12/3/2021 (Permalink)

Flooding in a home. SERVPRO of Spencer & Iowa Great Lakes provides 24 hour fire and water damage restoration service.

To homeowners in snowy, cold-winter climates, ice dams are a familiar sight. an ice dam is a mass of ice that gathers along the lower edge of a roofline where it overhangs the edge of the home. An ice dam can damage both your roof and the inside of your home, and put gutters and downspouts at risk.

How do ice dams form?

  • Not enough insulation in your attic.
  • Not enough ventilation in your attic
  • Poorly insulated areas like outlets, light fixtures, and attic doors, that allow warm air to sneak up into your attic. 
  • Fluctuating temperatures
  • Radiant heat from the sun.
  • Perfect temperatures. When temperatures sit between 30 and 32 degrees, right at freezing or just under freezing. 

Ice dams form when heat inside your home enters the attic and melts the snow. As water drips down your roof, it re-freezes as it reaches the colder eaves (the part of the roof that overhangs your wall). They develop because of the architecture of the home, ventilation, as well as insulation and heat loss that is escaping into the attic. 

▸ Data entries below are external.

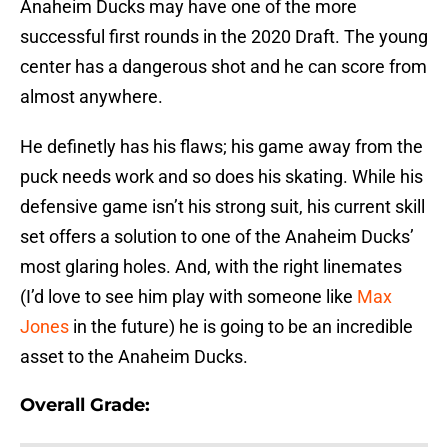
Anaheim Ducks may have one of the more
successful first rounds in the 2020 Draft. The young
center has a dangerous shot and he can score from
almost anywhere.
He definetly has his flaws; his game away from the
puck needs work and so does his skating. While his
defensive game isn’t his strong suit, his current skill
set offers a solution to one of the Anaheim Ducks’
most glaring holes. And, with the right linemates
(I’d love to see him play with someone like
Max
Jones
in the future) he is going to be an incredible
asset to the Anaheim Ducks.
Overall Grade:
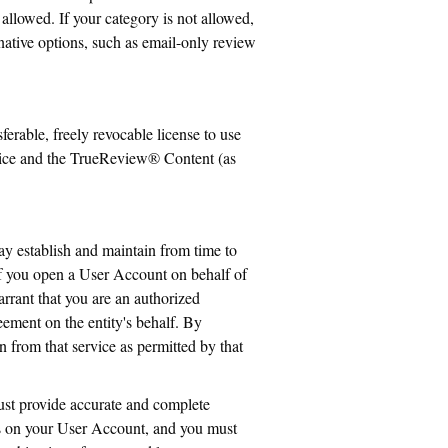
allowed. If your category is not allowed,
ative options, such as email-only review
ferable, freely revocable license to use
ervice and the TrueReview® Content (as
ay establish and maintain from time to
 If you open a User Account on behalf of
arrant that you are an authorized
reement on the entity's behalf. By
 from that service as permitted by that
st provide accurate and complete
urs on your User Account, and you must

What kind of damage can an ice dam cause?

Ice dams can cause severe damage to your home. If left untreated, they can tear off your gutters, loosen shingles, and cause water to back up under those shingles and drain into your home. Water that cannot drain properly works its way under your roof covering and flows into the attic. 

Permanent fixes for ice dams

Ventilate eaves and ridge. A ridge vent paired with continuous soffit vents circulates cold air under the entire roof. Both ridge and soffit vents should have the same size openings and provide at least 1 square foot of opening for every 300 square feet of attic floor. Place baffles at the eaves to maintain a clear path for the airflow from the soffit vents. 

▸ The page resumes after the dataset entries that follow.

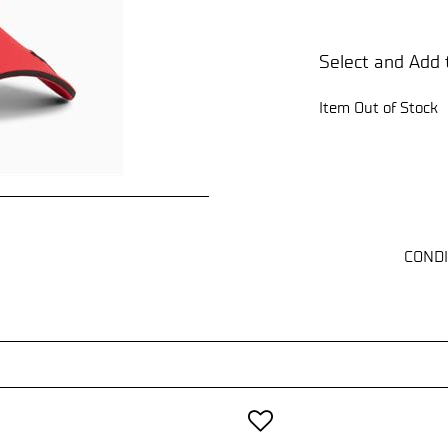
Select and Add 
Item Out of Stock
CONDI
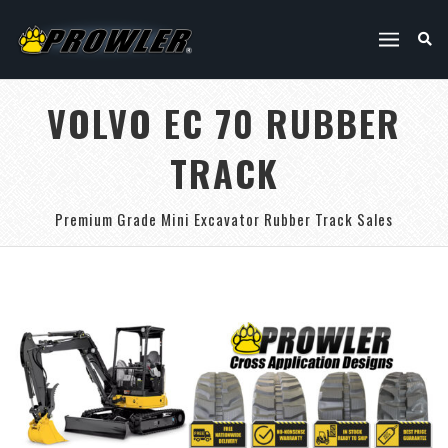
VOLVO EC 70 RUBBER
TRACK
Premium Grade Mini Excavator Rubber Track Sales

Cap the hatch. An unsealed attic hatch or whole-house fan is a massive opening for heat to escape. Cover them with weather stripped caps made from foil-faced foam board held together with aluminum tape.

Exhaust to the outside. Make sure that the ducts connected to the kitchen, bathroom, and dryer vents all lead outdoors through either the roof or walls, but never through the soffit.

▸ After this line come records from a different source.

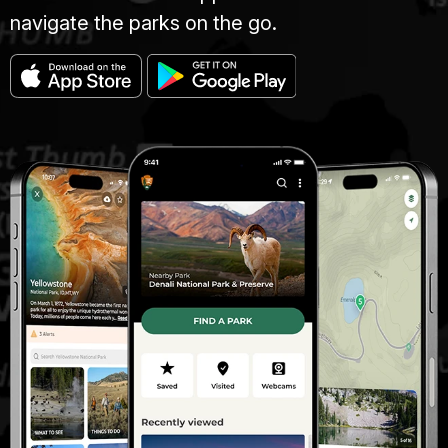
navigate the parks on the go.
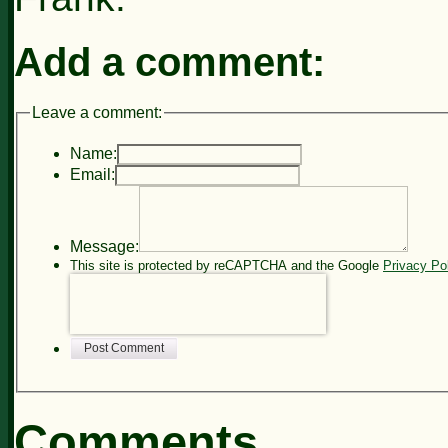
Add a comment:
Leave a comment:
Name:
Email:
Message:
This site is protected by reCAPTCHA and the Google
Privacy Po
Post Comment
Comments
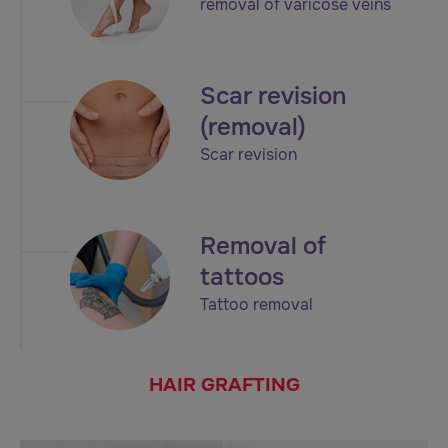
removal of varicose veins
Scar revision
(removal)
Scar revision
Removal of
tattoos
Tattoo removal
HAIR GRAFTING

Add insulation. More insulation on the attic floor keeps the heat where it belongs. To find how much insulation your attic needs, check with your local building department.

Install sealed can lights. Old-style recessed lights give off great plumes of heat and can’t be insulated without creating a fire hazard. Replace them with sealed “IC” fixtures, which can be covered with insulation.

Flash around chimneys. Bridge the gap between chimney and house framing with L-shaped steel flashing held in place with unbroken beads of a fire-stop sealant. Using canned spray foam or insulation isn’t fire safe.

Seal and insulate ducts. Spread fiber-reinforced mastic on the joints of HVAC ducts and exhaust ducts. Cover them entirely with R-5 or R-6 foil-faced fiberglass.

Caulk penetrations. Seal around electrical cables and vent pipes with a fire-stop sealant. Also, look for any spots where light shines up from below or the insulation is stained black by the dirt from passing air.